# 300 mA parasitic draw



## de-nagorg (Feb 23, 2014)

Digital clock in the stereo system.

Been there seen that.


ED


----------



## Oso954 (Jun 23, 2012)

For vehicles of your era, 25ma is often considered typical. At 300ma, you should chase it.

Newer vehicles, especially in with luxury equipment/trim levels, can be around 85ma.


----------



## Bigplanz (Apr 10, 2009)

I am pretty sure a reading of 0.30 amps on a 10 amp scale is 300 mA not 30mA. Someone please correct me if I am mistaken.


----------



## 47_47 (Sep 11, 2007)

Bigplanz said:


> I am pretty sure a reading of 0.30 amps on a 10 amp scale is 300 mA not 30mA. Someone please correct me if I am mistaken.


Couldn't tell where your meter leads were plugged into meter, but from display, I get 300 mA.

Were all doors closed and key out of ignition?


----------



## de-nagorg (Feb 23, 2014)

Another thought: Many higher end vehicles have a light under the hood that activates when it is raised, to illuminate it if needed after dark.

Might your navigator have a hood light, and it was drawing the power?

On my explorer there is a little RED light on the dash that blinks all night long when it is locked, to tell anyone that the security system is armed , so don't mess with me.

This might be on your Navigator also.


ED


----------



## Bigplanz (Apr 10, 2009)

Black lead was connected to COM, red lead to "10A" connector. The key was off, the doors shut and the hood light bulb pulled out of the socket.

300mA is a pretty stiff draw. I am surprised that it hasn't drained the battery more. I drive the car everyday, so that may have something to do with it.

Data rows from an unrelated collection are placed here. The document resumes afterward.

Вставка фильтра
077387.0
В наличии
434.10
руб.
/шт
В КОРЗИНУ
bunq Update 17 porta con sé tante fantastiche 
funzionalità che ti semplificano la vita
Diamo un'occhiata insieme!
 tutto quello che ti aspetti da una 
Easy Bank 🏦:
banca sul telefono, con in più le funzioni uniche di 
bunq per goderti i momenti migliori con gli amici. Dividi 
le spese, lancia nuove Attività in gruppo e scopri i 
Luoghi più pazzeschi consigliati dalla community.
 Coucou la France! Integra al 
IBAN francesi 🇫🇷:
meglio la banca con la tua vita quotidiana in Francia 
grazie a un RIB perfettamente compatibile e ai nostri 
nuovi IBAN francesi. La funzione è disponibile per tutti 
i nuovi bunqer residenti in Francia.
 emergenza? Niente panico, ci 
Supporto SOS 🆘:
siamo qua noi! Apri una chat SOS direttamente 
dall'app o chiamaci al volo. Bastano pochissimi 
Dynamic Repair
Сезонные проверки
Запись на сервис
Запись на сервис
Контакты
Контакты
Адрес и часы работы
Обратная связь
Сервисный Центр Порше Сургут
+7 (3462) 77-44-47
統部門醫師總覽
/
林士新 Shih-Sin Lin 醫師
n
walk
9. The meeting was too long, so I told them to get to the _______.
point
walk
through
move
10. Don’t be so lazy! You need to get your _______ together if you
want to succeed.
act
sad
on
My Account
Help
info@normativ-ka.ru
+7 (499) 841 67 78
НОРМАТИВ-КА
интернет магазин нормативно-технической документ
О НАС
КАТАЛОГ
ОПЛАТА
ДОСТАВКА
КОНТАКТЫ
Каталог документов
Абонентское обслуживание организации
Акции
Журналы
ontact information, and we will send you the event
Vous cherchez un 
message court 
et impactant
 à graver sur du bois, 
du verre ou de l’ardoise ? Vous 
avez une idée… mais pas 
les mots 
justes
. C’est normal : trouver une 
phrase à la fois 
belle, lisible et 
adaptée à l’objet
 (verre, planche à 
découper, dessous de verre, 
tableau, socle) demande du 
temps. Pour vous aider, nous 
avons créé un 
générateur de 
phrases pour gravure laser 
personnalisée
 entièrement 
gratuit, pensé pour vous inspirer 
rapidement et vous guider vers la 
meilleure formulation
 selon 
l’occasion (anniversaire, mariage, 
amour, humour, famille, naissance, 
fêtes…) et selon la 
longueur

One thing I have noticed is that the alternator charging voltages have been higher that previously. I routinely get between 14 and 14.5V charging at idle readings with the new battery. With the old battery, I would get 13.5 to 14V readings at idle. The heavy deposits on the battery terminals are pretty indicative that it was also venting hydrogen.


----------



## fase4 (Jan 4, 2018)

IMHO I would toss it out that meter! 300mA should be 300mA no matter what's scale is selected. So if it reads .30A then the meter reads 300mA (that's correct), and when you switch to 200mA scale the current draw may be still 300mA! The meter, in this case, should read overrange because it can sense only up to 200mA. Same still applies in the 20mA scale; where the meter reads 3mA in the 200mA scale and then reads .3mA or 300uA in the 20mA scale. This is imposible...

So get another meter and do the test again and then we'll see the results. Cheers!


----------



## Bigplanz (Apr 10, 2009)

That was the result operator error. There is one jack for 10 amp DC, and another jack mAmp settings. I changed the scale to mAmps but did't move the test lead. Oops!


----------



## Bigplanz (Apr 10, 2009)

Tested the fuses in the junction box. Hardest part was getting the box cover off.


----------



## 47_47 (Sep 11, 2007)

key needs to be out of ignition cylinder


----------